Given data
+-------+

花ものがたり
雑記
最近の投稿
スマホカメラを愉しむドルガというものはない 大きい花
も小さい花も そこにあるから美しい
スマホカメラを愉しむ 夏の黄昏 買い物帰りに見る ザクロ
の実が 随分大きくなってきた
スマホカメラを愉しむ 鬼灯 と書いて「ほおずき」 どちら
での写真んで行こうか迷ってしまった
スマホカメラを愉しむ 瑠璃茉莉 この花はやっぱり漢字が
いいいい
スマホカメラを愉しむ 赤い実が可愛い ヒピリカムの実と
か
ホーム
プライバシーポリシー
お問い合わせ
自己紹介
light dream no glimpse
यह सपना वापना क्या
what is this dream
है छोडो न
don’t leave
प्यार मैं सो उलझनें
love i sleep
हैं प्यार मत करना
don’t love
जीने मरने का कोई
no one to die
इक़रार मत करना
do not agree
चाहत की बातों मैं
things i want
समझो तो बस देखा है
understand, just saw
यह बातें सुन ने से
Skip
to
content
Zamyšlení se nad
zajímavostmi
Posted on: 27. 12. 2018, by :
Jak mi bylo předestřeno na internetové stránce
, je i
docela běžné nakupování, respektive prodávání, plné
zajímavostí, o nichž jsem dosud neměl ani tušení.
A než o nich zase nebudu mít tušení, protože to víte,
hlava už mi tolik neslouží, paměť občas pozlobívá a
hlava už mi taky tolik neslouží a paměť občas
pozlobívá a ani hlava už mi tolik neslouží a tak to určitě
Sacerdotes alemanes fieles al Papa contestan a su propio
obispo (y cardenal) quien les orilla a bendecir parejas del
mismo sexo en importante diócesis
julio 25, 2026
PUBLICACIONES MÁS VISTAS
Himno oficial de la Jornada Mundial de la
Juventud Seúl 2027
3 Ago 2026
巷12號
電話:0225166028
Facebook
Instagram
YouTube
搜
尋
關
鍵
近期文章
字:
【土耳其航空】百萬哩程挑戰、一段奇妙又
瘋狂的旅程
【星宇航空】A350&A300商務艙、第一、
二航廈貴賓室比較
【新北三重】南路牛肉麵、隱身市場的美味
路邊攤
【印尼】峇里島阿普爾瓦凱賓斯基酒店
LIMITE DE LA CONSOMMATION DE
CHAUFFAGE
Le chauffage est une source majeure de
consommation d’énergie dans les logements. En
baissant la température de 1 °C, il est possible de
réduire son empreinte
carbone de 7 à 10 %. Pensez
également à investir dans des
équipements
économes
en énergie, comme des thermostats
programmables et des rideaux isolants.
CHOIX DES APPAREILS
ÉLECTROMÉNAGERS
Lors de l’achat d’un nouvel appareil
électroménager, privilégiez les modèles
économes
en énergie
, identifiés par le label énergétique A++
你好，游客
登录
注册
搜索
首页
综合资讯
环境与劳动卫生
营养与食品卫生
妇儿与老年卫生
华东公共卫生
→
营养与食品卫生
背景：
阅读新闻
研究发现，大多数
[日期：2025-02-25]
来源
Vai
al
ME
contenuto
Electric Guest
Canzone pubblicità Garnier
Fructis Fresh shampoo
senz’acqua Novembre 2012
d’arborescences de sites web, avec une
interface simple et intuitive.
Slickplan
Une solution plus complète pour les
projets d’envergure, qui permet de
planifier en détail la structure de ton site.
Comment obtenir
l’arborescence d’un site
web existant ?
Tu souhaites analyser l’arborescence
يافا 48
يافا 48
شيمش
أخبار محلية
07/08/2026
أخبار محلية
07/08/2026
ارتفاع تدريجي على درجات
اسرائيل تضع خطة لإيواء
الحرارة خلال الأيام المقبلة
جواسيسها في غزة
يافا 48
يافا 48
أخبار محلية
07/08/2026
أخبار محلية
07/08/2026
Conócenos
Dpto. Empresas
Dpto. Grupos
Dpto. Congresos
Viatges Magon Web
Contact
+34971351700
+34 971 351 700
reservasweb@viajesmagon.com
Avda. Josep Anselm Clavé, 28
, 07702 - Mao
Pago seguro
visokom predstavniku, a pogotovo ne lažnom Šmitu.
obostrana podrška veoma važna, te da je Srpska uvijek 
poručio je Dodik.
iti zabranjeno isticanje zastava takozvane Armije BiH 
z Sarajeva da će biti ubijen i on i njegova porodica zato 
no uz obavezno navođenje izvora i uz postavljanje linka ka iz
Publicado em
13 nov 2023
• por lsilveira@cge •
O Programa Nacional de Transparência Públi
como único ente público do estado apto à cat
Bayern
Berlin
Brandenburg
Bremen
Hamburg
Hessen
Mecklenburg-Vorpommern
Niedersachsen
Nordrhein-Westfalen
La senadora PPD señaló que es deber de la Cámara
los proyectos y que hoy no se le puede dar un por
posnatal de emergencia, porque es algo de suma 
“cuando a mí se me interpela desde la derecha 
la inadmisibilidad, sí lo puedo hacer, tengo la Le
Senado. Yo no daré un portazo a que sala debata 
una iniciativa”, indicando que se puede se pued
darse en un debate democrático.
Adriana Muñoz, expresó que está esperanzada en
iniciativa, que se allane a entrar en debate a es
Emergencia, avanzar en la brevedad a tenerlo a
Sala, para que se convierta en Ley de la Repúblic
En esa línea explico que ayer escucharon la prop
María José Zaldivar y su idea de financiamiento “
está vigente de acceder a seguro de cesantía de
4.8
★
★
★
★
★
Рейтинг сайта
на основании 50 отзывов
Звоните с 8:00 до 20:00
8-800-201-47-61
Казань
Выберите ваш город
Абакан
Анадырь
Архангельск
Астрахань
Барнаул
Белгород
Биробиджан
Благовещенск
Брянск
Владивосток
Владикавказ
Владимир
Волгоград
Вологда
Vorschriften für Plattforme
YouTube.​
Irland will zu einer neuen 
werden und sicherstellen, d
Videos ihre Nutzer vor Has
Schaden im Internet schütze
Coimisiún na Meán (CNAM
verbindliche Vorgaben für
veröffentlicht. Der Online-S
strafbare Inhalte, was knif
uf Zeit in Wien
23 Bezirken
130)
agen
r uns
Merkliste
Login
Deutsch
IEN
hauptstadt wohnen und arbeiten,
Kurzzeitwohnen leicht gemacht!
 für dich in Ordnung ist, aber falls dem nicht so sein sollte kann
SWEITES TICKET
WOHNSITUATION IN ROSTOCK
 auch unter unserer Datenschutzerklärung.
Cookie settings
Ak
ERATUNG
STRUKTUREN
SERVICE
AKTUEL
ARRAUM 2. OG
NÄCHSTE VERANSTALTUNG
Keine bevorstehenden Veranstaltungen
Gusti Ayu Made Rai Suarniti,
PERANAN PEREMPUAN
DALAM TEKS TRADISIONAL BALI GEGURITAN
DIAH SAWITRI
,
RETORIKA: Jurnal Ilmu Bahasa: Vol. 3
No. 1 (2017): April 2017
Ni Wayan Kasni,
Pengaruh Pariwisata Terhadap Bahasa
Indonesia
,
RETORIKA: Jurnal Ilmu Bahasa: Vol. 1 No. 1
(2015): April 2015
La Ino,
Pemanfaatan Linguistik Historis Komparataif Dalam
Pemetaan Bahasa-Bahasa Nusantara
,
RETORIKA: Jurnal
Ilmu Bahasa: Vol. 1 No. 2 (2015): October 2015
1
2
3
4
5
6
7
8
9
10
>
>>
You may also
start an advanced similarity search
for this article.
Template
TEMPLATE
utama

+-------+

Work request
Turn the lines of every record into a numbered list, leaving out any blank lines.

Written response
1. 花ものがたり
2. 雑記
3. 最近の投稿
4. スマホカメラを愉しむドルガというものはない 大きい花
5. も小さい花も そこにあるから美しい
6. スマホカメラを愉しむ 夏の黄昏 買い物帰りに見る ザクロ
7. の実が 随分大きくなってきた
8. スマホカメラを愉しむ 鬼灯 と書いて「ほおずき」 どちら
9. での写真んで行こうか迷ってしまった
10. スマホカメラを愉しむ 瑠璃茉莉 この花はやっぱり漢字が
11. いいいい
12. スマホカメラを愉しむ 赤い実が可愛い ヒピリカムの実と
13. か
14. ホーム
15. プライバシーポリシー
16. お問い合わせ
17. 自己紹介
18. light dream no glimpse
19. यह सपना वापना क्या
20. what is this dream
21. है छोडो न
22. don’t leave
23. प्यार मैं सो उलझनें
24. love i sleep
25. हैं प्यार मत करना
26. don’t love
27. जीने मरने का कोई
28. no one to die
29. इक़रार मत करना
30. do not agree
31. चाहत की बातों मैं
32. things i want
33. समझो तो बस देखा है
34. understand, just saw
35. यह बातें सुन ने से
36. Skip
37. to
38. content
39. Zamyšlení se nad
40. zajímavostmi
41. Posted on: 27. 12. 2018, by :
42. Jak mi bylo předestřeno na internetové stránce
43. , je i
44. docela běžné nakupování, respektive prodávání, plné
45. zajímavostí, o nichž jsem dosud neměl ani tušení.
46. A než o nich zase nebudu mít tušení, protože to víte,
47. hlava už mi tolik neslouží, paměť občas pozlobívá a
48. hlava už mi taky tolik neslouží a paměť občas
49. pozlobívá a ani hlava už mi tolik neslouží a tak to určitě
50. Sacerdotes alemanes fieles al Papa contestan a su propio
51. obispo (y cardenal) quien les orilla a bendecir parejas del
52. mismo sexo en importante diócesis
53. julio 25, 2026
54. PUBLICACIONES MÁS VISTAS
55. Himno oficial de la Jornada Mundial de la
56. Juventud Seúl 2027
57. 3 Ago 2026
58. 巷12號
59. 電話:0225166028
60. Facebook
61. Instagram
62. YouTube
63. 搜
64. 尋
65. 關
66. 鍵
67. 近期文章
68. 字:
69. 【土耳其航空】百萬哩程挑戰、一段奇妙又
70. 瘋狂的旅程
71. 【星宇航空】A350&A300商務艙、第一、
72. 二航廈貴賓室比較
73. 【新北三重】南路牛肉麵、隱身市場的美味
74. 路邊攤
75. 【印尼】峇里島阿普爾瓦凱賓斯基酒店
76. LIMITE DE LA CONSOMMATION DE
77. CHAUFFAGE
78. Le chauffage est une source majeure de
79. consommation d’énergie dans les logements. En
80. baissant la température de 1 °C, il est possible de
81. réduire son empreinte
82. carbone de 7 à 10 %. Pensez
83. également à investir dans des
84. équipements
85. économes
86. en énergie, comme des thermostats
87. programmables et des rideaux isolants.
88. CHOIX DES APPAREILS
89. ÉLECTROMÉNAGERS
90. Lors de l’achat d’un nouvel appareil
91. électroménager, privilégiez les modèles
92. économes
93. en énergie
94. , identifiés par le label énergétique A++
95. 你好，游客
96. 登录
97. 注册
98. 搜索
99. 首页
100. 综合资讯
101. 环境与劳动卫生
102. 营养与食品卫生
103. 妇儿与老年卫生
104. 华东公共卫生
105. →
106. 营养与食品卫生
107. 背景：
108. 阅读新闻
109. 研究发现，大多数
110. [日期：2025-02-25]
111. 来源
112. Vai
113. al
114. ME
115. contenuto
116. Electric Guest
117. Canzone pubblicità Garnier
118. Fructis Fresh shampoo
119. senz’acqua Novembre 2012
120. d’arborescences de sites web, avec une
121. interface simple et intuitive.
122. Slickplan
123. Une solution plus complète pour les
124. projets d’envergure, qui permet de
125. planifier en détail la structure de ton site.
126. Comment obtenir
127. l’arborescence d’un site
128. web existant ?
129. Tu souhaites analyser l’arborescence
130. يافا 48
131. يافا 48
132. شيمش
133. أخبار محلية
134. 07/08/2026
135. أخبار محلية
136. 07/08/2026
137. ارتفاع تدريجي على درجات
138. اسرائيل تضع خطة لإيواء
139. الحرارة خلال الأيام المقبلة
140. جواسيسها في غزة
141. يافا 48
142. يافا 48
143. أخبار محلية
144. 07/08/2026
145. أخبار محلية
146. 07/08/2026
147. Conócenos
148. Dpto. Empresas
149. Dpto. Grupos
150. Dpto. Congresos
151. Viatges Magon Web
152. Contact
153. +34971351700
154. +34 971 351 700
155. reservasweb@viajesmagon.com
156. Avda. Josep Anselm Clavé, 28
157. , 07702 - Mao
158. Pago seguro
159. visokom predstavniku, a pogotovo ne lažnom Šmitu.
160. obostrana podrška veoma važna, te da je Srpska uvijek 
161. poručio je Dodik.
162. iti zabranjeno isticanje zastava takozvane Armije BiH 
163. z Sarajeva da će biti ubijen i on i njegova porodica zato 
164. no uz obavezno navođenje izvora i uz postavljanje linka ka iz
165. Publicado em
166. 13 nov 2023
167. • por lsilveira@cge •
168. O Programa Nacional de Transparência Públi
169. como único ente público do estado apto à cat
170. Bayern
171. Berlin
172. Brandenburg
173. Bremen
174. Hamburg
175. Hessen
176. Mecklenburg-Vorpommern
177. Niedersachsen
178. Nordrhein-Westfalen
179. La senadora PPD señaló que es deber de la Cámara
180. los proyectos y que hoy no se le puede dar un por
181. posnatal de emergencia, porque es algo de suma 
182. “cuando a mí se me interpela desde la derecha 
183. la inadmisibilidad, sí lo puedo hacer, tengo la Le
184. Senado. Yo no daré un portazo a que sala debata 
185. una iniciativa”, indicando que se puede se pued
186. darse en un debate democrático.
187. Adriana Muñoz, expresó que está esperanzada en
188. iniciativa, que se allane a entrar en debate a es
189. Emergencia, avanzar en la brevedad a tenerlo a
190. Sala, para que se convierta en Ley de la Repúblic
191. En esa línea explico que ayer escucharon la prop
192. María José Zaldivar y su idea de financiamiento “
193. está vigente de acceder a seguro de cesantía de
194. 4.8
195. ★
196. ★
197. ★
198. ★
199. ★
200. Рейтинг сайта
201. на основании 50 отзывов
202. Звоните с 8:00 до 20:00
203. 8-800-201-47-61
204. Казань
205. Выберите ваш город
206. Абакан
207. Анадырь
208. Архангельск
209. Астрахань
210. Барнаул
211. Белгород
212. Биробиджан
213. Благовещенск
214. Брянск
215. Владивосток
216. Владикавказ
217. Владимир
218. Волгоград
219. Вологда
220. Vorschriften für Plattforme
221. YouTube.​
222. Irland will zu einer neuen 
223. werden und sicherstellen, d
224. Videos ihre Nutzer vor Has
225. Schaden im Internet schütze
226. Coimisiún na Meán (CNAM
227. verbindliche Vorgaben für
228. veröffentlicht. Der Online-S
229. strafbare Inhalte, was knif
230. uf Zeit in Wien
231. 23 Bezirken
232. 130)
233. agen
234. r uns
235. Merkliste
236. Login
237. Deutsch
238. IEN
239. hauptstadt wohnen und arbeiten,
240. Kurzzeitwohnen leicht gemacht!
241.  für dich in Ordnung ist, aber falls dem nicht so sein sollte kann
242. SWEITES TICKET
243. WOHNSITUATION IN ROSTOCK
244.  auch unter unserer Datenschutzerklärung.
245. Cookie settings
246. Ak
247. ERATUNG
248. STRUKTUREN
249. SERVICE
250. AKTUEL
251. ARRAUM 2. OG
252. NÄCHSTE VERANSTALTUNG
253. Keine bevorstehenden Veranstaltungen
254. Gusti Ayu Made Rai Suarniti,
255. PERANAN PEREMPUAN
256. DALAM TEKS TRADISIONAL BALI GEGURITAN
257. DIAH SAWITRI
258. ,
259. RETORIKA: Jurnal Ilmu Bahasa: Vol. 3
260. No. 1 (2017): April 2017
261. Ni Wayan Kasni,
262. Pengaruh Pariwisata Terhadap Bahasa
263. Indonesia
264. ,
265. RETORIKA: Jurnal Ilmu Bahasa: Vol. 1 No. 1
266. (2015): April 2015
267. La Ino,
268. Pemanfaatan Linguistik Historis Komparataif Dalam
269. Pemetaan Bahasa-Bahasa Nusantara
270. ,
271. RETORIKA: Jurnal
272. Ilmu Bahasa: Vol. 1 No. 2 (2015): October 2015
273. 1
274. 2
275. 3
276. 4
277. 5
278. 6
279. 7
280. 8
281. 9
282. 10
283. >
284. >>
285. You may also
286. start an advanced similarity search
287. for this article.
288. Template
289. TEMPLATE
290. utama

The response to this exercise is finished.